We all know and may have shopped at Etsy some time in their life. I was very intrigued when I came across the platform. Shiny objects, creative work, colorful, everything I wanted to be a part of. It was as if it pushed me to start my own store.
After several months of contemplation, I finally opened a shop on 13th March 2017. I was excite to see what was in store for me and started thinking of ways to expand my horizon with another E-Commerce store on my belt. (For those who don’t know, I also run an eBay store) But my happiness and excitedness was only short lived when Etsy closed my store on 27th March, 2017. This came as a huge shock to me and I reached out to other members in Business communities on facebook to seek help. To my surprise so many people came forward with the same issue – Etsy shut down my store too.
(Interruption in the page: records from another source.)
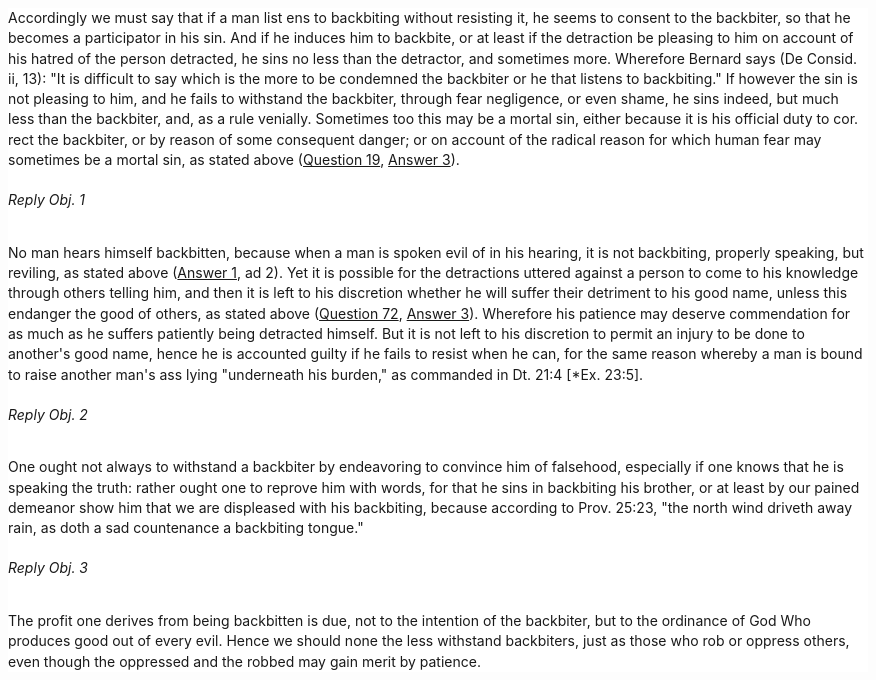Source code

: Accordingly we must say that if a man list ens to backbiting without resisting it, he seems to consent to the backbiter, so that he becomes a participator in his sin. And if he induces him to backbite, or at least if the detraction be pleasing to him on account of his hatred of the person detracted, he sins no less than the detractor, and sometimes more. Wherefore Bernard says (De Consid. ii, 13): "It is difficult to say which is the more to be condemned the backbiter or he that listens to backbiting." If however the sin is not pleasing to him, and he fails to withstand the backbiter, through fear negligence, or even shame, he sins indeed, but much less than the backbiter, and, as a rule venially. Sometimes too this may be a mortal sin, either because it is his official duty to cor. rect the backbiter, or by reason of some consequent danger; or on account of the radical reason for which human fear may sometimes be a mortal sin, as stated above ([Question 19](19.%20Gift%20of%20Fear.md), [Answer 3](19.%20Gift%20of%20Fear.md#3.%20Whether%20worldly%20fear%20is%20always%20evil?)).  

###### Reply Obj. 1
No man hears himself backbitten, because when a man is spoken evil of in his hearing, it is not backbiting, properly speaking, but reviling, as stated above ([Answer 1](#1.%20Whether%20backbiting%20is%20suitably%20defined%20as%20the%20blackening%20of%20another's%20character%20by%20secret%20words?%20), ad 2). Yet it is possible for the detractions uttered against a person to come to his knowledge through others telling him, and then it is left to his discretion whether he will suffer their detriment to his good name, unless this endanger the good of others, as stated above ([Question 72](72.%20Reviling.md), [Answer 3](72.%20Reviling.md#3.%20Whether%20one%20ought%20to%20suffer%20oneself%20to%20be%20reviled?%20)). Wherefore his patience may deserve commendation for as much as he suffers patiently being detracted himself. But it is not left to his discretion to permit an injury to be done to another's good name, hence he is accounted guilty if he fails to resist when he can, for the same reason whereby a man is bound to raise another man's ass lying "underneath his burden," as commanded in Dt. 21:4 \[\*Ex. 23:5\].  

###### Reply Obj. 2
One ought not always to withstand a backbiter by endeavoring to convince him of falsehood, especially if one knows that he is speaking the truth: rather ought one to reprove him with words, for that he sins in backbiting his brother, or at least by our pained demeanor show him that we are displeased with his backbiting, because according to Prov. 25:23, "the north wind driveth away rain, as doth a sad countenance a backbiting tongue."  

###### Reply Obj. 3
The profit one derives from being backbitten is due, not to the intention of the backbiter, but to the ordinance of God Who produces good out of every evil. Hence we should none the less withstand backbiters, just as those who rob or oppress others, even though the oppressed and the robbed may gain merit by patience.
It got me thinking, as to why this happened and why are so many stores being shut down? What did I do wrong?
So here are a few lessons I learnt in my short span as a seller on Etsy –
- Read the terms and conditions very carefully before getting started –
When I started with my store on eBay, I was learning as I was growing. I made mistakes, stumbled upon things but picked myself up and started again. NOT WITH ETSY. Etsy will not give you another chance if you made a mistake. Therefore, if you are a new seller or an old one, keep going back to the Etsy Handbook and brush up your knowledge. Read and re-read because you never know what more information you stumble upon.
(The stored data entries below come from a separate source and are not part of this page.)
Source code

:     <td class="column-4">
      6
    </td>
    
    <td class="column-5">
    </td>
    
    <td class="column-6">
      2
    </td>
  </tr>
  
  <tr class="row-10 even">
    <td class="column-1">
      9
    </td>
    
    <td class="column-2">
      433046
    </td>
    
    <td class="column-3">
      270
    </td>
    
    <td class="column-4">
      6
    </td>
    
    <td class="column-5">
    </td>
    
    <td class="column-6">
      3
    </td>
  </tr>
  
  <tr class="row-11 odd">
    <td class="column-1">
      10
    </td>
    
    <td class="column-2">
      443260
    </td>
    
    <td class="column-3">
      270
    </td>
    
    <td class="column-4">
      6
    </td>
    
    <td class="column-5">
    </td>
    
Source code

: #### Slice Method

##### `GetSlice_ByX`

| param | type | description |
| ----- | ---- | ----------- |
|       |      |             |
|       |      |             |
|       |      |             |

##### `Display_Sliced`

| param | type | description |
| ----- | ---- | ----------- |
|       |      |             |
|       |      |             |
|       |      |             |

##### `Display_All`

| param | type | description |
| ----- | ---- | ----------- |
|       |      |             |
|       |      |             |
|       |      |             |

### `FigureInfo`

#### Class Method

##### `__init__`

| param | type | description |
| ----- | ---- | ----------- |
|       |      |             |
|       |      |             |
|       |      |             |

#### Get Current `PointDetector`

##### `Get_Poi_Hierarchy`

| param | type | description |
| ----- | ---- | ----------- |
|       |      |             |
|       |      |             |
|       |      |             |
- It’s a borrowed platform. Treat it like one –
When starting to sell online, it is essential to begin somewhere and platforms like Etsy, eBay, Amazon etc are a great place to get started. They teach you the basics to E-Commerce, how to interact with customers and handle problems, how to deal with suppliers (if you have one) in case of damaged goods and much more. These platforms also help in driving traffic to your store and help build the initial footfall so you can start selling. But at the end of the day, they are a borrowed platform and you need to treat them like one. Don’t get too comfortable. If these platforms gave you a right to sell, they can revoke it too anytime they want.
- Find alternative platforms –
There are multiple software in the market today, that can automate and handle multiple stores from one location. Instead of relying on one platform, sell on multiple platforms and leverage these software to make selling easy so if one platform gets shut, there are others generating revenue for you. You can also think of selling on your own website in future once you feel you have enough knowledge and want to have complete control.
- Have a back up plan –
We’ve all heard of the quote, “If plan A doesn’t work, there are 25 other letters in the alphabet”. Let’s get real for a moment. Sh*t happens. It might not have happened to you but it did with others. Not 1, not 2 but multiple sellers. Therefore, it’s only sensible to learn from their mistakes or mishaps and create a back up plan if the unthinkable happened to you.
- Back Up your Store –
Just like there are software that manage your store, there are software that can back up your existing store and listings as well. Turbo lister (for eBay), Backtsy (for etsy) are to name a few. You can google and research your back up software depending on the platforms you sell on.
In the end, I just want to say that it may or may not happen to you, but it’s always good to have options and back up plans for the “just in case” times.
So, as I promised, here’s an update on my back up plan. I’ve shifted my closed Etsy store to a brand new website. MysticalBerries now has a new address.
Always remember – “Take a deep breath, Pick yourself up, Dust yourself off and Start all over again.”